SPINAL -- Integrazione di Leggi di Scala e Preferenze negli Strati di Allineamento Neurale
SPINAL -- Scaling-law and Preference Integration in Neural Alignment Layers
January 8, 2026
Autori: Arion Das, Partha Pratim Saha, Amit Dhanda, Vinija Jain, Aman Chadha, Amitava Das
cs.AI
Abstract
L'ottimizzazione diretta delle preferenze (DPO) è un'alternativa metodologicamente solida e scalabile all'RLHF per l'allineamento di grandi modelli linguistici a partire da preferenze a coppie, ma la sua impronta geometrica interna rimane scarsamente caratterizzata, limitando audit, confronti tra checkpoint e previsione dei fallimenti. Introduciamo SPINAL (Scaling-law and Preference Integration in Neural Alignment Layers), uno strumento diagnostico che misura come l'allineamento rimodella le rappresentazioni attraverso la profondità del modello, tracciando il cambiamento strutturale localizzato strato per strato.
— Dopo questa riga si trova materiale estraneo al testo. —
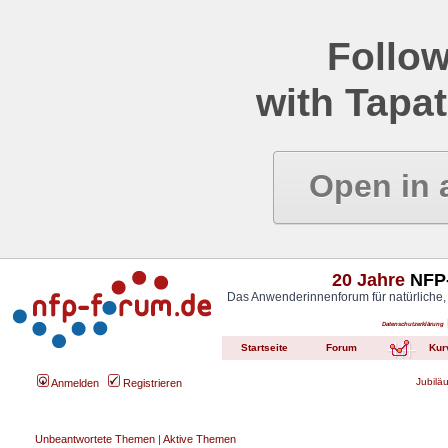
Follow
with Tapat
Open in 
20 Jahre
NFP-
Das Anwenderinnenforum für natürliche,
Datenschutzerklärung
Startseite
Forum
Kur
Jubilä
Anmelden
Registrieren
Unbeantwortete Themen
|
Aktive Themen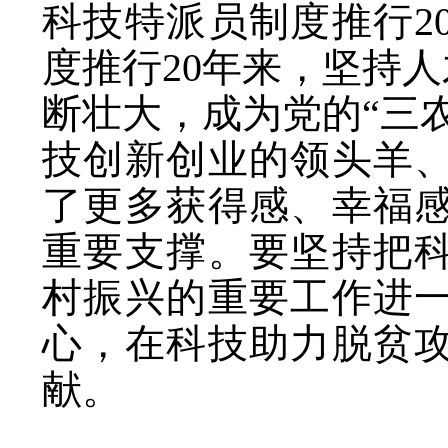
科技特派员制度推行2
度推行20年来，坚持
断壮大，成为党的“三
技创新创业的领头羊
了更多获得感、幸福
重要支撑。要坚持把
村振兴的重要工作进
心，在科技助力脱贫
献。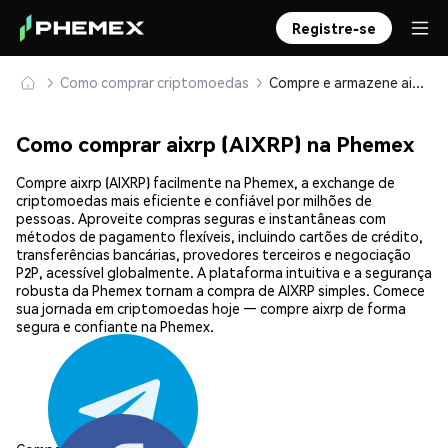
Registre-se
Como comprar criptomoedas
Compre e armazene aixrp (AIXRP) com segurança
Como comprar aixrp (AIXRP) na Phemex
Compre aixrp (AIXRP) facilmente na Phemex, a exchange de
criptomoedas mais eficiente e confiável por milhões de
pessoas. Aproveite compras seguras e instantâneas com
métodos de pagamento flexíveis, incluindo cartões de crédito,
transferências bancárias, provedores terceiros e negociação
P2P, acessível globalmente. A plataforma intuitiva e a segurança
robusta da Phemex tornam a compra de AIXRP simples. Comece
sua jornada em criptomoedas hoje — compre aixrp de forma
segura e confiante na Phemex.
Attraverso diverse famiglie di modelli, la DPO produce un effetto di calibrazione stratificato concentrato nei blocchi decoder finali (spesso strati 21-30), dove i gradienti delle preferenze influenzano più direttamente la distribuzione del token successivo. SPINAL codifica ogni checkpoint come una traccia di profondità su (indice dello strato, punteggio di contrazione, punteggio di trasporto). Il punteggio di contrazione riassume la rapidità con cui la coda dello spettro di uno strato decade (quanto velocemente le modalità piccole svaniscono); valori più alti indicano una contrazione più forte in meno direzioni efficaci. Il punteggio di trasporto riassume quanto la distribuzione dei token si sposta tra strati adiacenti utilizzando una misura di sovrapposizione limitata; valori più bassi indicano passi più brevi e uniformi attraverso lo spazio delle rappresentazioni. I checkpoint allineati mostrano un aumento progressivo della contrazione negli strati finali e una riduzione graduale del trasporto, coerente con una massa di policy più compatta e stabilizzata, mentre i modelli non allineati tracciano percorsi di profondità a curvatura più elevata, più entropici e geometricamente incoerenti. In sintesi, l'allineamento è geometricamente localizzato: gli strati finali codificano le correzioni dominanti indotte dalle preferenze. SPINAL trasforma questa localizzazione in un segnale di audit pratico, quantificando dove si concentra l'allineamento, con quale intensità si manifesta e quando inizia a destabilizzarsi durante l'addestramento.
English
Direct Preference Optimization (DPO) is a principled, scalable alternative to RLHF for aligning large language models from pairwise preferences, but its internal geometric footprint remains undercharacterized, limiting audits, checkpoint comparisons, and failure prediction. We introduce SPINAL (Scaling-law and Preference Integration in Neural Alignment Layers), a diagnostic that measures how alignment reshapes representations across depth by tracing localized structural change layer by layer. Across model families, DPO produces a layerwise calibration effect concentrated in the final decoder blocks (often layers 21-30), where preference gradients most directly affect the next-token distribution. SPINAL encodes each checkpoint as a depth trace over (layer index, contraction score, transport score). The contraction score summarizes how quickly the tail of a layer's spectrum decays (how fast small modes vanish); higher values indicate stronger contraction into fewer effective directions. The transport score summarizes how much the token distribution shifts between adjacent layers using a bounded overlap measure; lower values indicate shorter, smoother steps through representation space. Aligned checkpoints show a late-layer ramp-up in contraction and a smooth reduction in transport, consistent with tightened and stabilized policy mass, while unaligned models trace higher-curvature, more entropic, and geometrically incoherent depth paths. Overall, alignment is geometrically localized: the final layers encode the dominant preference-induced corrections. SPINAL turns this localization into a practical audit signal, quantifying where alignment concentrates, how strongly it manifests, and when it begins to destabilize during training.